Material provided START
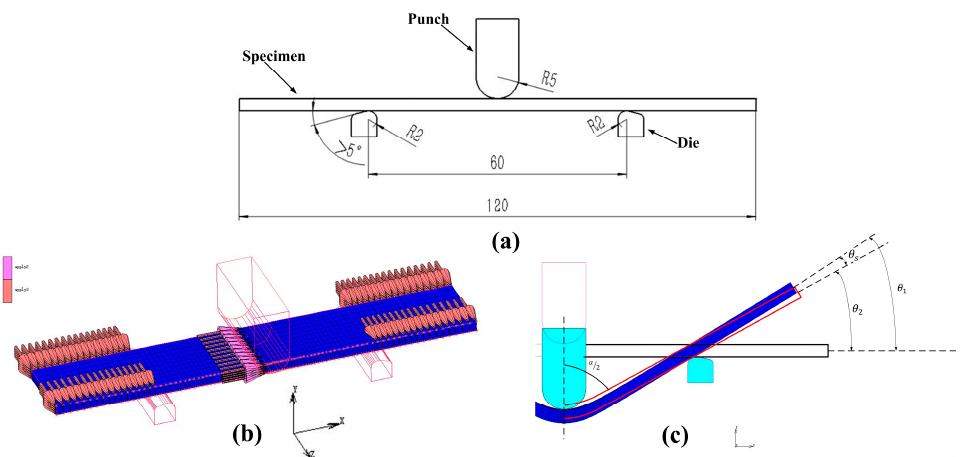
Figure 5. Finite element model of the three-point bending. ( a ) Parameters of three-point bending test; ( b ) Finite element model; ( c ) Evaluation index of springback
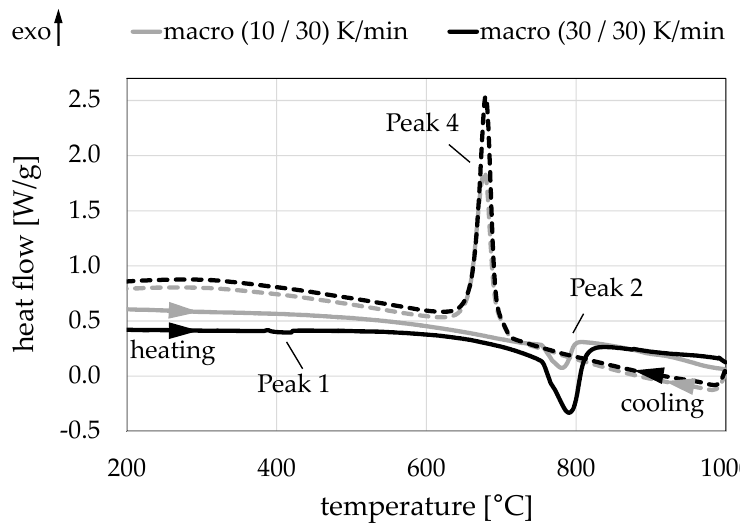
Figure 7. Example of heat flow curves of DSC measurements of macro samples for a heating rate of 10 K/min and 30 K/min and a cooling rate of 30 K/min.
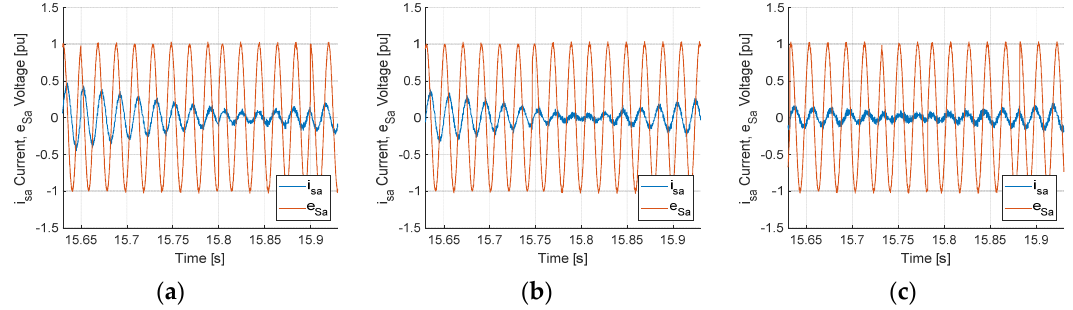
Figure 15. One phase grid current in changing mode: ( a ) CHB (4000 µ F ) ; ( b ) CHB ( 1200 µ F ) ; ( c ) CHB-SDC ( 1200 µ F ) .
Material provided END
▶ _What the task requires_: Output the data verbatim, images excluded.

▶ _Solution to the exercise_:
Figure 5. Finite element model of the three-point bending. ( a ) Parameters of three-point bending test; ( b ) Finite element model; ( c ) Evaluation index of springback
Figure 7. Example of heat flow curves of DSC measurements of macro samples for a heating rate of 10 K/min and 30 K/min and a cooling rate of 30 K/min.
Figure 15. One phase grid current in changing mode: ( a ) CHB (4000 µ F ) ; ( b ) CHB ( 1200 µ F ) ; ( c ) CHB-SDC ( 1200 µ F ) .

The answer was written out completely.